2. The semiconductor device as claimed in claim 1, wherein the floating gate comprises a first floating gate pattern and a second floating gate pattern.

3. The semiconductor device as claimed in claim 2, wherein the first floating gate pattern has a thickness of about 50 Å to about 100 Å, and the second floating gate pattern has a thickness of about 100 Å to about 200 Å.

4. The semiconductor device as claimed in claim 2, wherein the first floating gate pattern includes amorphous silicon having a first impurity concentration and the second floating gate pattern includes amorphous silicon having a second impurity concentration substantially different from the first impurity concentration.

5. The semiconductor device as claimed in claim 2, wherein the first floating gate pattern comprises amorphous silicon without impurities and the second floating gate pattern includes amorphous silicon doped with impurities.

6. The semiconductor device as claimed in claim 2, wherein the first and the second floating gate patterns together have a U shape.

7. The semiconductor device as claimed in claim 2, wherein a thickness ratio between the first floating gate pattern and the second floating gate pattern is in a range of about 1.0:1.0 to about 1.0:4.0.

8. The semiconductor device as claimed in claim 1, wherein the dielectric layer comprises oxide, nitride or metal oxide.

9. The semiconductor device as claimed in claim 1, wherein the dielectric layer comprises an oxide/nitride/oxide (ONO) structure.

10. The semiconductor device as claimed in claim 1, wherein the control gate comprises polysilicon doped with impurities, or metal silicide.

11. A method of manufacturing a semiconductor device, comprising: forming isolation layer patterns on a semiconductor substrate to define an active region;forming a tunnel oxide layer on the active region;nitrifying a surface of the tunnel oxide layer;forming a floating gate on the tunnel oxide layer;forming a dielectric layer on the floating gate; andforming a control gate on the dielectric layer.

12. The method as claimed in claim 11, wherein the tunnel oxide layer is formed by a thermal oxidation process.

13. The method as claimed in claim 11, wherein the nitrified surface of the tunnel oxide layer is formed by a plasma nitration process using a nitrogen-containing plasma.

14. The method as claimed in claim 11, wherein forming the floating gate comprises: forming a first floating gate pattern on the tunnel oxide layer using polysilicon substantially without impurities; andforming a second floating gate pattern on the first floating gate pattern using polysilicon doped with impurities.

15. The method as claimed in claim 14, wherein the first floating gate pattern is formed at a first temperature under a first pressure, and the second floating gate pattern is formed at a second temperature under a second pressure.

16. The method as claimed in claim 15, wherein the first temperature and the first pressure are substantially the same as the second temperature and the second pressure, respectively.

17. The method as claimed in claim 16, wherein the first and the second temperatures are in a range of about 450° C. to about 550° C., and the first and the second pressures are in a range above about 130 Pa.

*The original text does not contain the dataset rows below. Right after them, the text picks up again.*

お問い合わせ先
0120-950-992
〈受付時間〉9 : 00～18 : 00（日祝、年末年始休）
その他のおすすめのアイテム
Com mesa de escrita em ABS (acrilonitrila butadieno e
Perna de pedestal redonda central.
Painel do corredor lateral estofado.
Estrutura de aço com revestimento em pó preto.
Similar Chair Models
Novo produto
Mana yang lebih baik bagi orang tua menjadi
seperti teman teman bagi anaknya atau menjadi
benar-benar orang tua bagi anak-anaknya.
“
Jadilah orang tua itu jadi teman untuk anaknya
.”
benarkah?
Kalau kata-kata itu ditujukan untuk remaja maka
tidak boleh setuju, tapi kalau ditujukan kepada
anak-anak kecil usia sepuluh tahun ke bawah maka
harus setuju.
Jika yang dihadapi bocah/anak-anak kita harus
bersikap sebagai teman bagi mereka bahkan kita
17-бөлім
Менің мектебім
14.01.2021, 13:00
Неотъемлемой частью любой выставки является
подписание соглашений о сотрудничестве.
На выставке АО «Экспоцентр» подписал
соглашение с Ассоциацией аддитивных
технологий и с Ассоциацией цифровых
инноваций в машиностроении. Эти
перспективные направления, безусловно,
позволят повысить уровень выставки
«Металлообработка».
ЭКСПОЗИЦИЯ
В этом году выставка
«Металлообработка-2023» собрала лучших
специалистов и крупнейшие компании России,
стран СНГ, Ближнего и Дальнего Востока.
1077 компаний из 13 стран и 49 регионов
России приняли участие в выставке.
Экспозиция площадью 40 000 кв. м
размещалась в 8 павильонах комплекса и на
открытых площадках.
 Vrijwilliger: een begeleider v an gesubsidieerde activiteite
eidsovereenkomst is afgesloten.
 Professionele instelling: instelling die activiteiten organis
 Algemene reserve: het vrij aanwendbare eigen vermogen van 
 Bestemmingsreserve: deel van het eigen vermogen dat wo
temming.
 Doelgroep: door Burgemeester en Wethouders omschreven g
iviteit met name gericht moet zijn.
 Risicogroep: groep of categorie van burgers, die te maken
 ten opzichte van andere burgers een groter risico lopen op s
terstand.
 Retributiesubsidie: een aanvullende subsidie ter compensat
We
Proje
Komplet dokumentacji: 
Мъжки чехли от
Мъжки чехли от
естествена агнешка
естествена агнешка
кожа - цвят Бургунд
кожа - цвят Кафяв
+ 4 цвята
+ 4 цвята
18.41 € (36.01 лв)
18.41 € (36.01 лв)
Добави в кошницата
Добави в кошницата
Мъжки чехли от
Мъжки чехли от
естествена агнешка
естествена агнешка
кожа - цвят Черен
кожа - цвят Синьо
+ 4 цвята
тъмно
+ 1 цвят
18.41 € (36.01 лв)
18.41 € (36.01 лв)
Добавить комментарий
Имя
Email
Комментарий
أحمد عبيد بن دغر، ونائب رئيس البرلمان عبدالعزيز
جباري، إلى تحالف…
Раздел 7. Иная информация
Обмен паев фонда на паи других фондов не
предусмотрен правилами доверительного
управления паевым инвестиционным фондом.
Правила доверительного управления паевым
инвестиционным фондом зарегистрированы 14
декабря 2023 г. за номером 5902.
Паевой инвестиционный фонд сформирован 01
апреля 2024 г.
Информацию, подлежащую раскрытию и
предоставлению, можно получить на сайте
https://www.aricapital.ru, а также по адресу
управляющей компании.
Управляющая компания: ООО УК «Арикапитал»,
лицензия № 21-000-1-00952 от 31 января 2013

18. The method as claimed in claim 14, wherein forming the first floating gate pattern and forming the second floating gate pattern are performed in-situ.

19. The method as claimed in claim 14, wherein forming the floating gate further comprises forming a filling layer on the second floating gate pattern.

20. The method as claimed in claim 14, wherein the filling layer is formed using oxide or organic polymer.